EN BÜYÜK MÜŞTERİLERİ
Birçok AB ülkesine ham petrol ihracatı yapan Suudi Arabistan, aynı zamanda Almanya’nın da aralarında bulunduğu üye devletlerin en büyük silah müşterilerinden birisi konumunda. Listenin bloke edilebilmesi için 28 üye ülkeden 21'inin itirazı gerekiyor. Halihazırda 15 ülke listeye karşı çıktı. Son karar ise iki hafta sonra verilecek.

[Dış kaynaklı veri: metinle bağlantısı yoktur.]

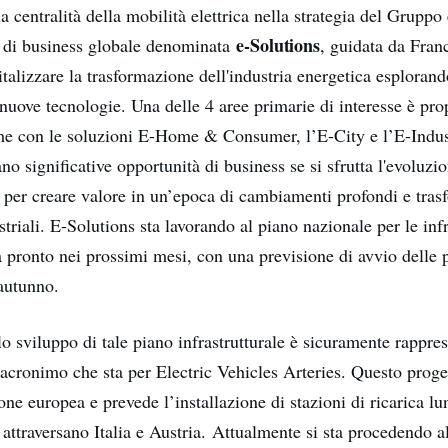
 centralità della mobilità elettrica nella strategia del Gruppo
e-Solutions
 di business globale denominata
, guidata da Fran
italizzare la trasformazione dell'industria energetica esploran
 nuove tecnologie. Una delle 4 aree primarie di interesse è pro
me con le soluzioni E-Home & Consumer, l’E-City e l’E-Indus
no significative opportunità di business se si sfrutta l'evoluz
a per creare valore in un’epoca di cambiamenti profondi e tras
ustriali. E-Solutions sta lavorando al piano nazionale per le infr
à pronto nei prossimi mesi, con una previsione di avvio delle 
 autunno.
lo sviluppo di tale piano infrastrutturale è sicuramente rappre
 acronimo che sta per Electric Vehicles Arteries. Questo proge
e europea e prevede l’installazione di stazioni di ricarica lu
 attraversano Italia e Austria. Attualmente si sta procedendo al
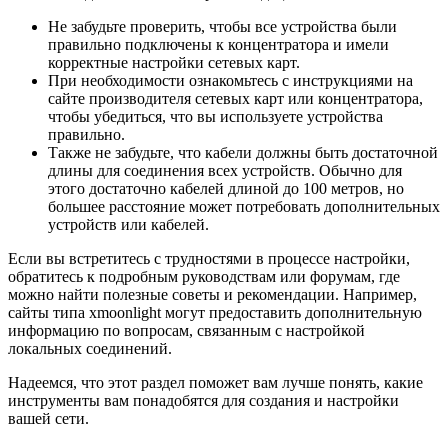
Не забудьте проверить, чтобы все устройства были
правильно подключены к концентратора и имели
корректные настройки сетевых карт.
При необходимости ознакомьтесь с инструкциями на
сайте производителя сетевых карт или концентратора,
чтобы убедиться, что вы используете устройства
правильно.
Также не забудьте, что кабели должны быть достаточной
длины для соединения всех устройств. Обычно для
этого достаточно кабелей длиной до 100 метров, но
большее расстояние может потребовать дополнительных
устройств или кабелей.
Если вы встретитесь с трудностями в процессе настройки,
обратитесь к подробным руководствам или форумам, где
можно найти полезные советы и рекомендации. Например,
сайты типа xmoonlight могут предоставить дополнительную
информацию по вопросам, связанным с настройкой
локальных соединений.
Надеемся, что этот раздел поможет вам лучше понять, какие
инструменты вам понадобятся для создания и настройки
вашей сети.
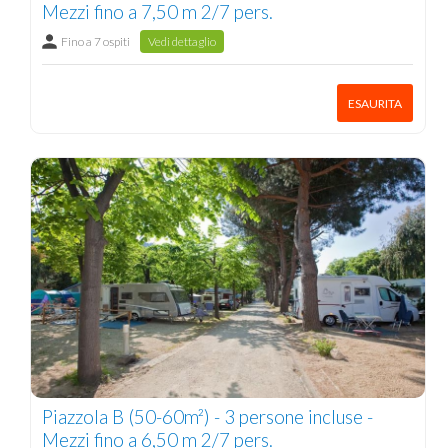
Mezzi fino a 7,50 m 2/7 pers.
Fino a 7 ospiti
Vedi dettaglio
ESAURITA
Piazzola B (50-60m²) - 3 persone incluse -
Mezzi fino a 6,50 m 2/7 pers.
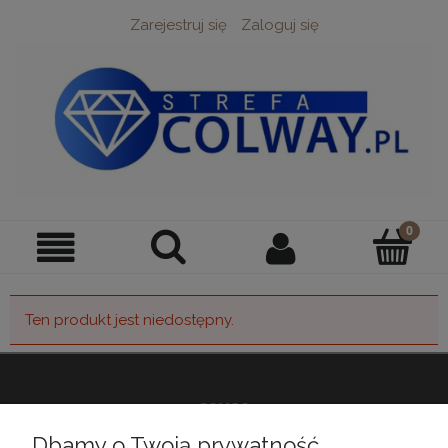
Zarejestruj się
Zaloguj się
Ten produkt jest niedostępny.
POMOC
Dbamy o Twoją prywatność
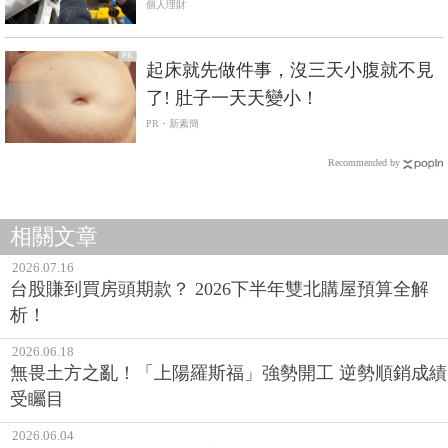
個人理財
PR
起床就先做件事，沒三天小腹就不見
了! 肚子一天天變小！
PR・新素簡
Recommended by
相關文章
2026.07.16
台股賺到買房頭期款？ 2026下半年雙北購屋預算全解
析！
2026.06.18
無畏土方之亂！「上陽羅斯福」強勢開工 逆勢順銷成績
受矚目
2026.06.04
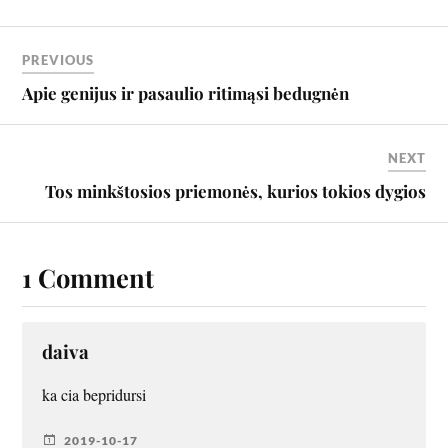
PREVIOUS
Apie genijus ir pasaulio ritimąsi bedugnėn
NEXT
Tos minkštosios priemonės, kurios tokios dygios
1 Comment
daiva
ka cia bepridursi
2019-10-17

BASKI MISIR’DAKİ ZİRVEDE ARTTI
Reuters'e konuşan bir AB yetkilisi liste konusundaki Suudi lobicilik faaliyetlerinin bu hafta başında Mısır’ın sahil kenti Şarm el-Şeyh’te yapılan AB - Arap Birliği zirvesinde yoğunlaştığını kaydetti. Kral Selman’ın zirvede İngiltere Başbakanı Theresa May ile görüştüğünü belirten yetkili, ardından AB üyesi devletlerin büyükelçilerinin Suudi Arabistan Maliye Bakanlığı yetkilileri ile bir araya geldiğini söyledi. Toplantıda listenin onaylanması durumunda Riyad’ın yürürlükteki anlaşmaları feshedebileceğini belirten AB yetkilisi “büyük silahları devreye sokuyorlar” dedi. Zirvenin insan hakları konusunda kabarık bir sabıkası bulunan ve son olarak 9 genci idam eden Mısır’ın darbeci lideri Abdülfettah Sisi'nin evsahipliğinde yapılması büyük tepki çekmiş; bu durum insan hakları ve hukukun üstünlüğü gibi kriterlere büyük önem veren AB’nin ikiyüzlülüğü şeklinde yorumlanmıştı.